E ninguém sabia…
Dois anos após a eclosão da crise financeira global, quando se prepara uma nova regulação do sistema bancário mundial, na esperança de pelo menos evitar uma nova erupção nos próximos dez anos, talvez seja útil lembrar alguns “fundamentos” que a produziram:
1. A adoração ideológica de um modelo de equilíbrio geral extremamente simplificador da realidade.
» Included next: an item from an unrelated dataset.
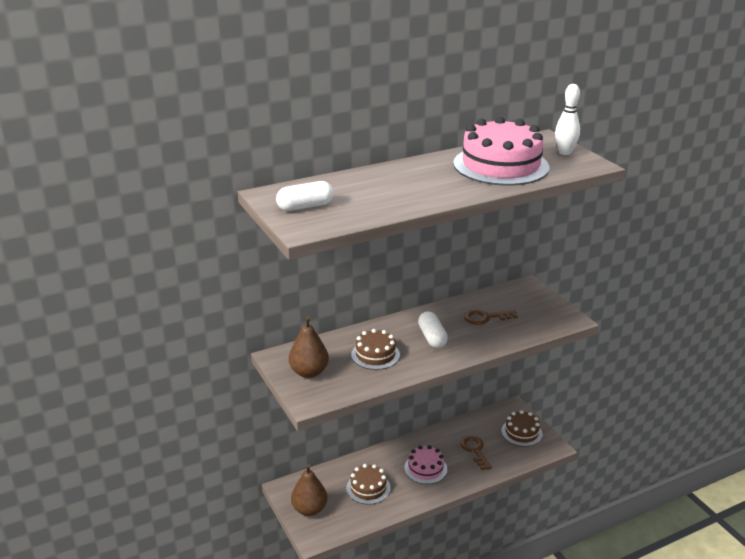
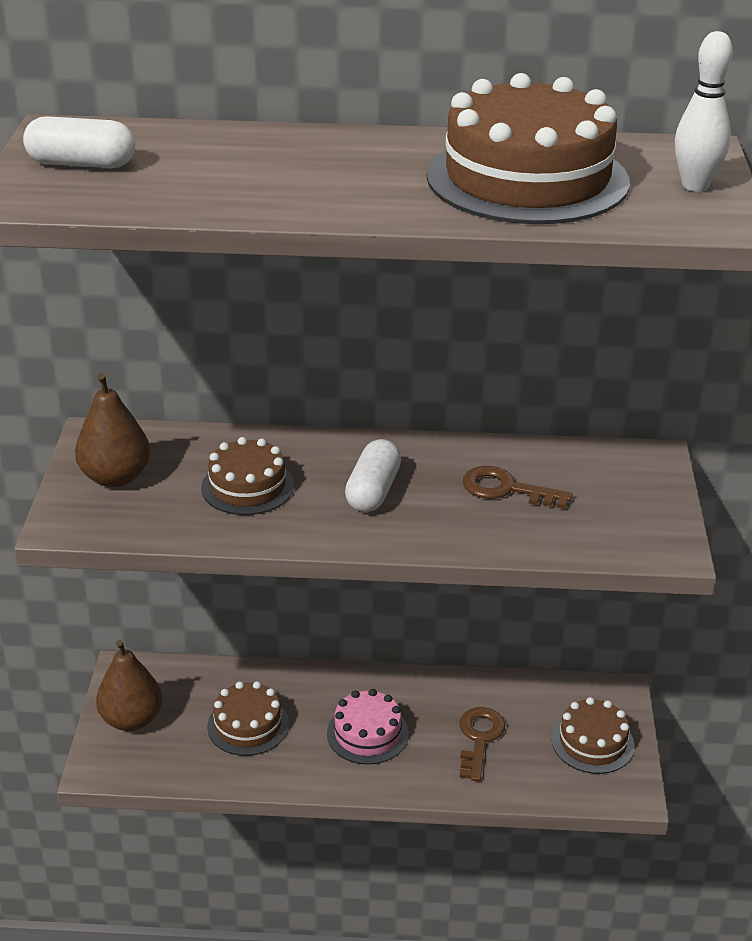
camera: 30 degrees right, 5 degrees up
pink cake [453,117,549,186] -> brown cake [427,73,630,224]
Ele impôs, politicamente, a desmontagem do sistema de regulação financeira construído depois da crise de 1929. Usou o forte argumento (“teórico”) que a regulação estava impedindo o livre funcionamento das forças do mercado, impulsionadoras da aceleração do desenvolvimento econômico;
2. As principais inovações do sistema financeiro, destinadas a reduzir os custos de transação, melhorar a avaliação dos riscos e melhor distribuí-los, haviam aumentado a segurança e estabilidade da rede internacional que liga todos os agentes do sistema.
Essa idealização encontrou a sua mais completa expressão na crença de que os mercados financeiros funcionam muito bem, têm uma moralidade ínsita e, portanto, dispensam a regulação governamental. A realidade é que os problemas que afloraram em 2007/2008 já vinham, sorrateiramente, construindo a crise sob os olhos laxistas dos bancos centrais e da complacência das políticas fiscais dos governos.
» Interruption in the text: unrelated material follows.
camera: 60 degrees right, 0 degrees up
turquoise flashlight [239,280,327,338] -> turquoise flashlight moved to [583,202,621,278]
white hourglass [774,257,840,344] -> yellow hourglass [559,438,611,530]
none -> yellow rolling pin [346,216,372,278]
Todos surfaram o alegre excesso de liquidez com baixas taxas de juros reais: assistiram ao fantástico aumento das alavancagens e gozaram os benefícios (antes de revelarem seu poder destrutivo) das “inovações” financeiras.
Hoje sabemos, por confissão dos próprios agentes (bancos centrais, governos, agências de auditoria externa, de ratings e profissionais das finanças) que não conheciam direito as complexas consequências daquelas faustianas “inovações”.
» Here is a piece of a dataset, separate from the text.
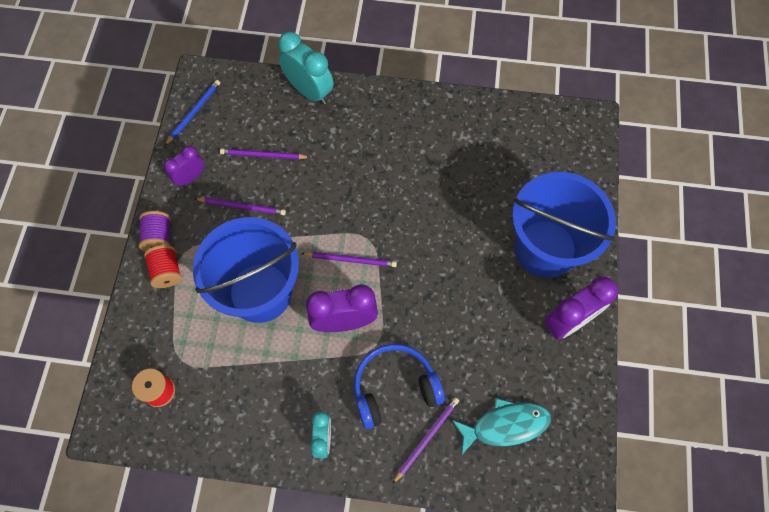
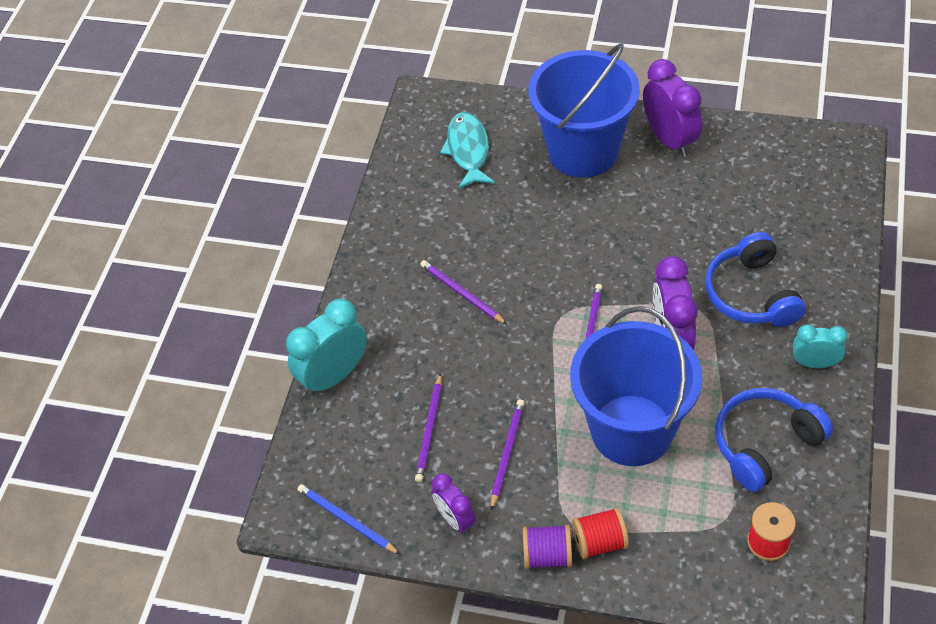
camera: 80 degrees left, 15 degrees down
purple pencil [392,397,459,484] -> purple pencil moved to [421,260,507,324]
turquoise fish [452,398,551,456] -> turquoise fish moved to [440,112,495,189]
none -> blue headphones [715,388,833,492]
Não é exagero dizer que nem seus próprios criadores nem os mais sofisticados especuladores profissionais as conheciam – o que nunca os impediu de tentar enganar-se mutuamente. Basta ver as disputas judiciais que se desenvolvem nos Estados Unidos e na Austrália: os canibais do mercado tentando reaver seus prejuízos, fingindo todos ser ingênuos e honestos investidores…
Foi a sistemática quebra da regulação, sob as vistas complacentes dos governos (nos Estados Unidos com a cumplicidade explícita das autoridades monetárias e estímulos do próprio Tesouro) que permitiu as espantosas alavancagens do sistema financeiro até a eclosão da crise.
O sistema brasileiro resistiu bem a ela porque nossa regulação é eficiente (em torno de dez vezes do patrimônio líquido). Ainda hoje, depois da crise, ela é da ordem de 20 nos EUA e de 30 na Eurolândia!
Com a regulação em andamento, esses bancos terão de fazer centenas de bilhões de dólares de captação de novo capital para ajustar-se. Exatamente por manter uma regulação eficiente é que as exigências dessa nova regulação terão impacto apenas marginal, no entanto, no sistema bancário brasileiro.